Pinkberry FDD Summary


Type of Business
As a franchisee, you will operate a restaurant called Pinkberry, which provides a health-conscious, customer-oriented environment that specializes in frozen yogurt with fresh fruit and other toppings, and may offer a choice of yogurt, yogurt drinks, smoothies, frozen desserts, beverages, and other products and services.

Corporate Information
Kahala Franchising, L.L.C is an Arizona limited liability company which was formed on December 29, 2008. Their parent company is Kahala Brands, Ltd., which is a Delaware corporation.

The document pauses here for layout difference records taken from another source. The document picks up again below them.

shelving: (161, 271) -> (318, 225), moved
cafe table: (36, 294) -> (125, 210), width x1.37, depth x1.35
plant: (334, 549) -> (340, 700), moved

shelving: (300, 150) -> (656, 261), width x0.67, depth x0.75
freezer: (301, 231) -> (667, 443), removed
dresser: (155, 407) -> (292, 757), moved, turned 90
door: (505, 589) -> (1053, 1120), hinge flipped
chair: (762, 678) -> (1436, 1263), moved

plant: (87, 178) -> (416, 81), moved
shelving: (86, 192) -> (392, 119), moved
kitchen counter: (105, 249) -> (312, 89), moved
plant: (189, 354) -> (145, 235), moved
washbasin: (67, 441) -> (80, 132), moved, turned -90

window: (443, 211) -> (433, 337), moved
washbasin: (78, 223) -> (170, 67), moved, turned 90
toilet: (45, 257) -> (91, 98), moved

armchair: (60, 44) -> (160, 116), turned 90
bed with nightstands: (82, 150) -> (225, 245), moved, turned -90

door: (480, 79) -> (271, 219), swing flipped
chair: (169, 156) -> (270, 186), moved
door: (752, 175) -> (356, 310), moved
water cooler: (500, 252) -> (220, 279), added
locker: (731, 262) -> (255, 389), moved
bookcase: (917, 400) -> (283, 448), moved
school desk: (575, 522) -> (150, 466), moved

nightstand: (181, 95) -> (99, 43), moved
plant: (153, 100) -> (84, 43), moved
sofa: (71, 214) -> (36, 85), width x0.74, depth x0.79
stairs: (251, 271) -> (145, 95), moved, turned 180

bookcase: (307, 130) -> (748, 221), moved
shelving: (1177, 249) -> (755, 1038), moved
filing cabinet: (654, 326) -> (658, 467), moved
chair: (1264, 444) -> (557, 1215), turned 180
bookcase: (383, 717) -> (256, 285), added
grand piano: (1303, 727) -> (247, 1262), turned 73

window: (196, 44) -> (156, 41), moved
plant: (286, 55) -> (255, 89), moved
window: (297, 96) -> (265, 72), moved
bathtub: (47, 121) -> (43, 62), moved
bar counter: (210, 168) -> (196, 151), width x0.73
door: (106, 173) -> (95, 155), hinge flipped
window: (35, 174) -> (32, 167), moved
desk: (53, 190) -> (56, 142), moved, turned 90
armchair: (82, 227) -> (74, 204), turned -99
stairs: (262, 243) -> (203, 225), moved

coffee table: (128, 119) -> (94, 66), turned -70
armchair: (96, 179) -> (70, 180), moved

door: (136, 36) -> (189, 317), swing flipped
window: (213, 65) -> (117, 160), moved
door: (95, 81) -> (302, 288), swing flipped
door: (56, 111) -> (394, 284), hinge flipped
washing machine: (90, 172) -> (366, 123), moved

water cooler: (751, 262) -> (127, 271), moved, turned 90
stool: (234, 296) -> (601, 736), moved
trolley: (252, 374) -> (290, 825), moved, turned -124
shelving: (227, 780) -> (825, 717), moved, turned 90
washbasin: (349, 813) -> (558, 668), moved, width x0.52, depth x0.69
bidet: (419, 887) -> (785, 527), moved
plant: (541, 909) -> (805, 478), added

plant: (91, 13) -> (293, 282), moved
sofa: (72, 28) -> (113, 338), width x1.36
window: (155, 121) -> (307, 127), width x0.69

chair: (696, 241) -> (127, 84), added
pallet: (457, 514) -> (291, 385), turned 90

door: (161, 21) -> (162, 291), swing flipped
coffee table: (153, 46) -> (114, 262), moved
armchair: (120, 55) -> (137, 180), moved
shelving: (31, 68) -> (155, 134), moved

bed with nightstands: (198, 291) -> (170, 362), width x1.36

Kahala Brands was formerly known as Kahala Corp. but changed its name to Kahala Brands in December 2014. Prior to that, Kahala Corp. was a Florida corporation and was redomiciled in Delaware on December 31, 2012. On July 26, 2016, Kahala Brands merged with a wholly-owned subsidiary of MTY Food
Group, Inc. having an address at 8150 Transcanada Highway, Suite 200, Saint Laurent, Québec H4S 1MF. Kahala Brands’ parent company became MTY Franchising USA, Inc., a Delaware corporation incorporated originally as The Extreme Pita Franchising USA, Inc. on March 14, 2001, and having an address of 16420 N 92nd Street, Suite E120, Scottsdale, AZ 85260. MTY USA’s parent corporation is MTY Tiki Ming Enterprises Inc., a Canada corporation incorporated on February 13, 1979, and a wholly owned subsidiary of MTY Food Group, Inc., and having an address at 8150 Route Transcanadienne, Suite 200, Ville Saint-Laurent, Quebec, H4S 1M5, Canada.


Investment
The total investment necessary to begin operation of a Pinkberry franchise ranges from $310,442 to $628,995. This includes $42,470 to $44,470 that must be paid to the franchisor or its affiliate.